Assignment:
Every entry in the following listing must be restated word for word, though not its pictures.
──────── Task inputs ────────
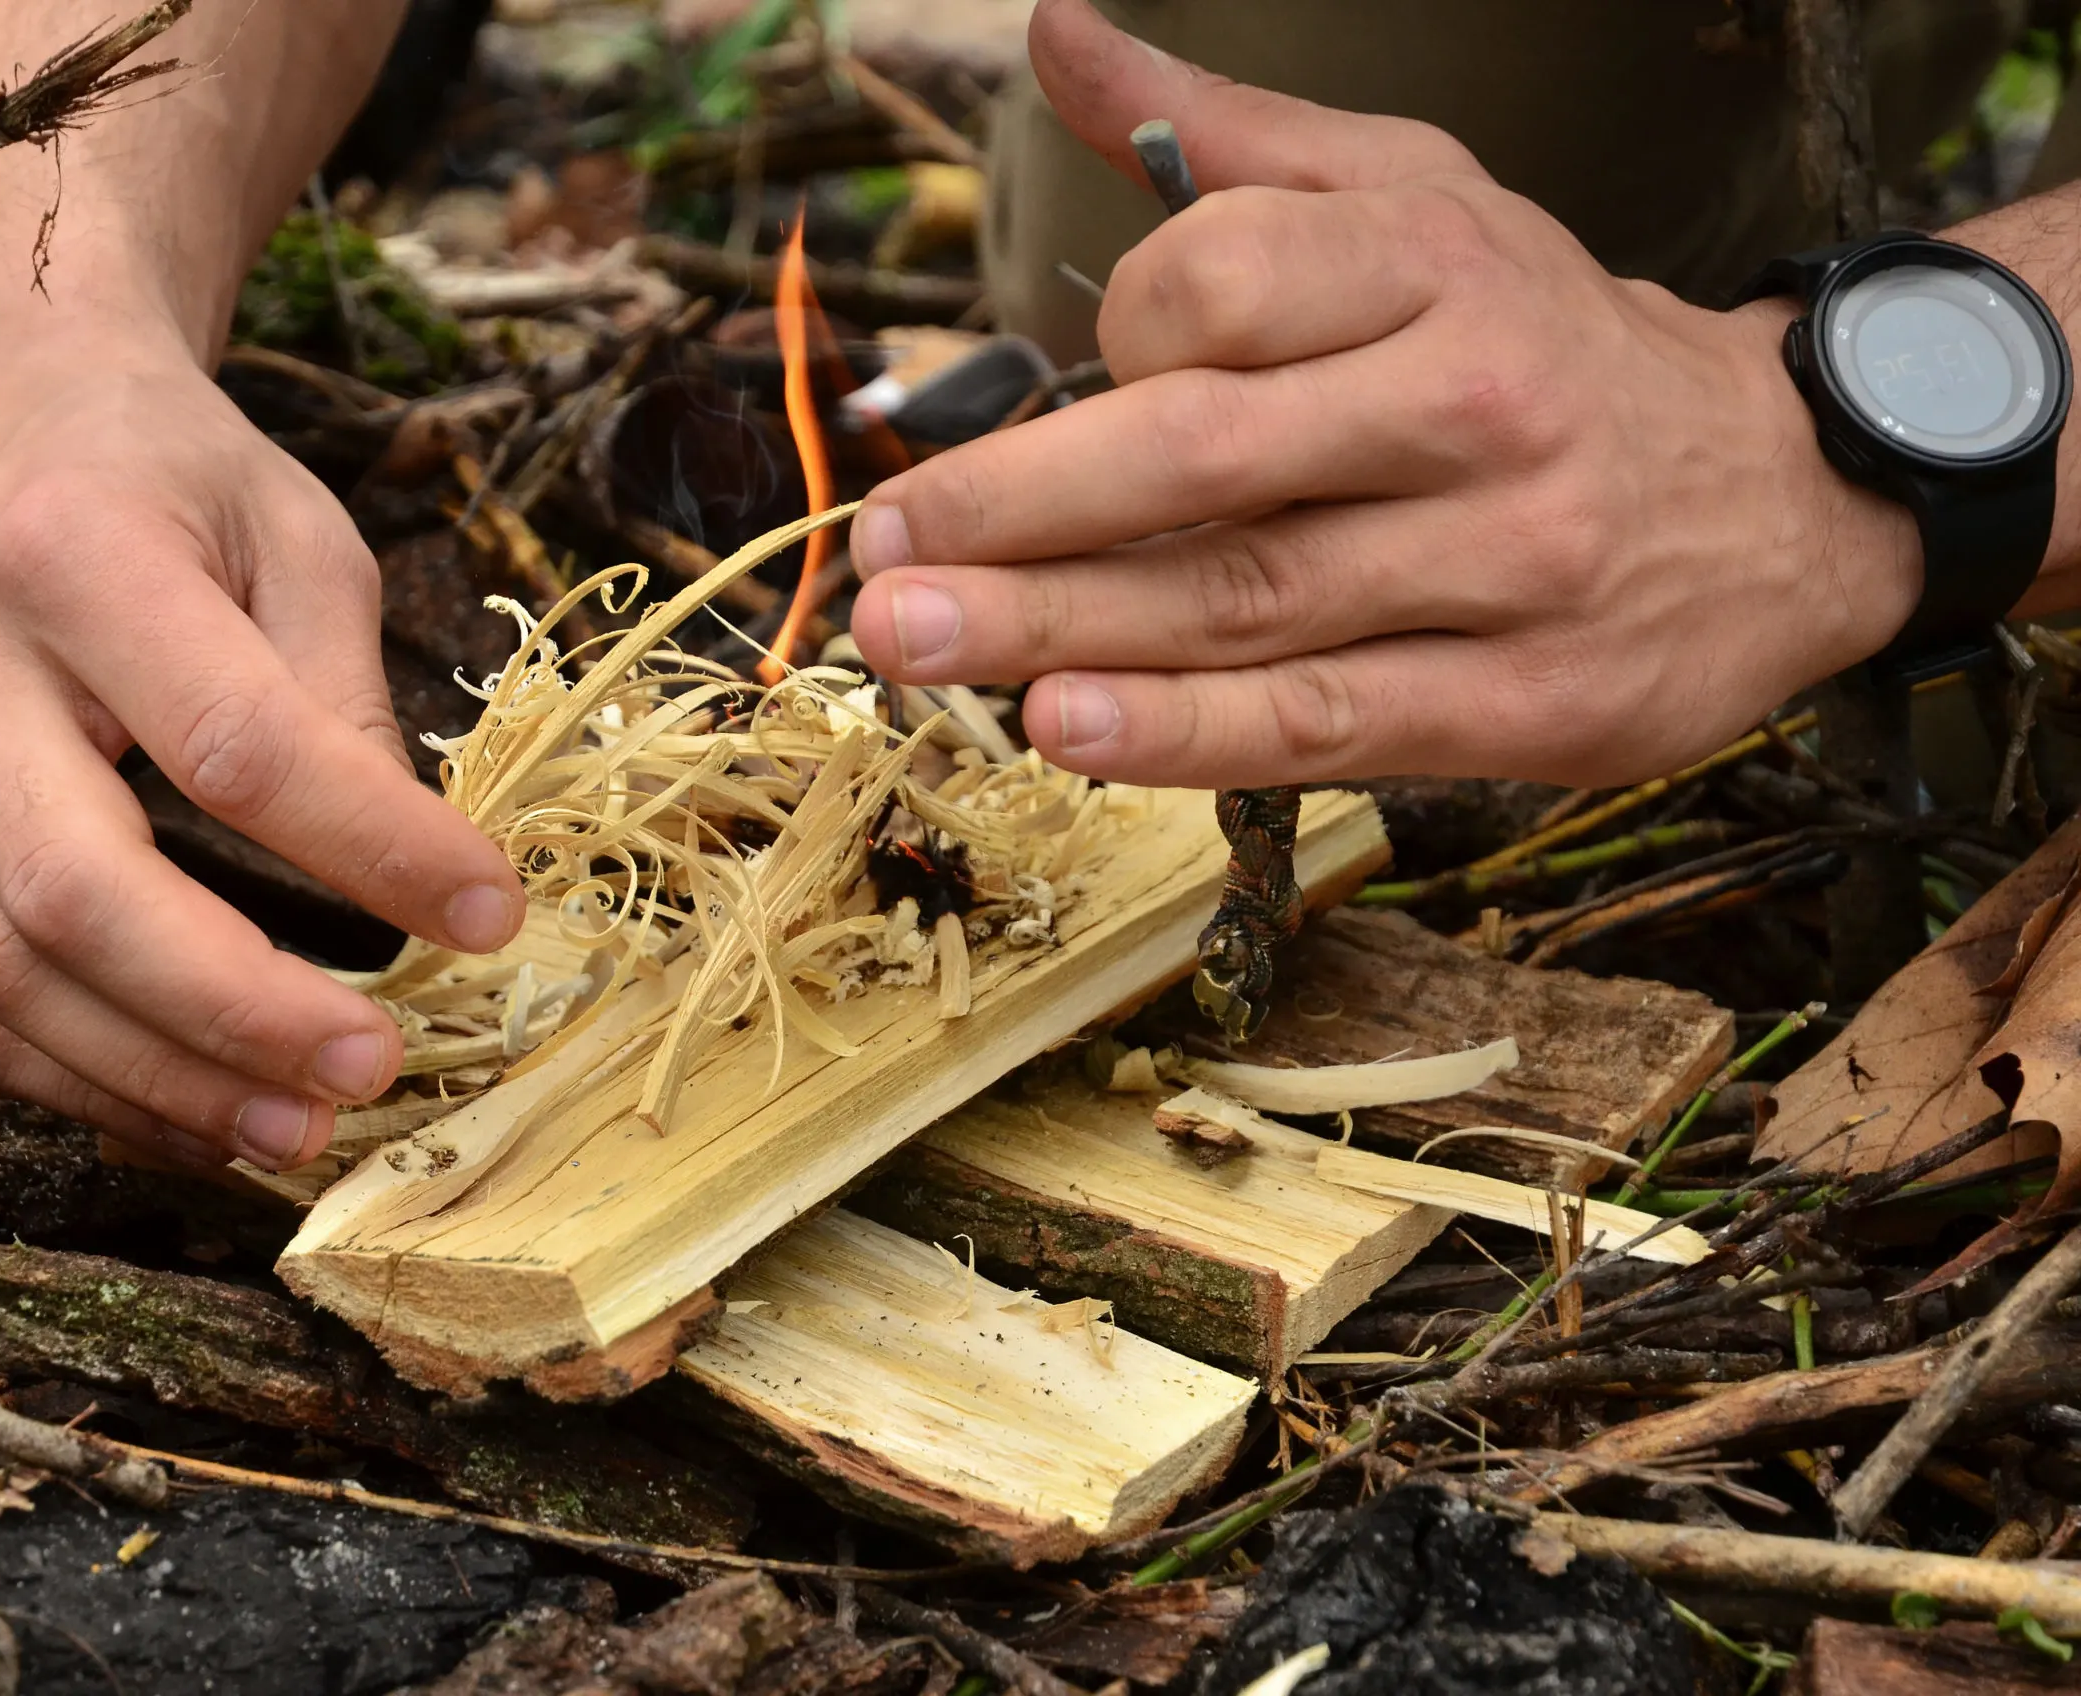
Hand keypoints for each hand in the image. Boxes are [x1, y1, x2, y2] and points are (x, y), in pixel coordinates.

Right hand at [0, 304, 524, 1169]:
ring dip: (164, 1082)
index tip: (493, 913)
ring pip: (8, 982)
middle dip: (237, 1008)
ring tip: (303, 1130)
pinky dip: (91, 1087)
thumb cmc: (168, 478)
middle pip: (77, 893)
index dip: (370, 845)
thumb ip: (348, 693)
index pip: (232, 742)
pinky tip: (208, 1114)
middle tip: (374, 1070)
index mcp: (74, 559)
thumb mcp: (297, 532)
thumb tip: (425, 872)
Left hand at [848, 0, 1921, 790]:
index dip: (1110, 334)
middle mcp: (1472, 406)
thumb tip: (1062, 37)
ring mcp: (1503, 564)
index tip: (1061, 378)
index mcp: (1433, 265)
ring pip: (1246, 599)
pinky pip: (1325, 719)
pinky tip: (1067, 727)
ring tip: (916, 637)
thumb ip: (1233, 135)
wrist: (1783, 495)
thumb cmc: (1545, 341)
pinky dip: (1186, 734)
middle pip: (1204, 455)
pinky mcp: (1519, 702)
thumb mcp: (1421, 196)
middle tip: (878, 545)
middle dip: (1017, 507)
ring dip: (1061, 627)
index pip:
────────
Output below:
Hand keypoints for each hand in the image. Boxes are [x1, y1, x2, y2] and points are (x, y), in pixel coordinates.

Right hand at [0, 304, 524, 1169]:
ring dip: (164, 1082)
index tip: (493, 913)
ring pip: (8, 982)
middle dip: (237, 1008)
ring tip: (303, 1130)
pinky dip: (91, 1087)
thumb cmc: (168, 478)
middle pip: (77, 893)
index dip: (370, 845)
thumb ip: (348, 693)
index pip: (232, 742)
pinky tip: (208, 1114)
middle tip: (374, 1070)
index mcp: (74, 559)
thumb mcp: (297, 532)
thumb tip: (425, 872)
Left hand at [848, 0, 1921, 790]:
index dip: (1110, 334)
middle mcp: (1472, 406)
thumb tip: (1062, 37)
ring mcp: (1503, 564)
index tip: (1061, 378)
index mcp: (1433, 265)
ring pip: (1246, 599)
pinky pip: (1325, 719)
pinky tip: (1067, 727)
ring tip: (916, 637)
thumb ip: (1233, 135)
wrist: (1783, 495)
thumb cmc: (1545, 341)
pinky dip: (1186, 734)
middle pip: (1204, 455)
pinky mcp: (1519, 702)
thumb mcp: (1421, 196)
middle tip: (878, 545)
middle dip: (1017, 507)
ring dip: (1061, 627)
index pip:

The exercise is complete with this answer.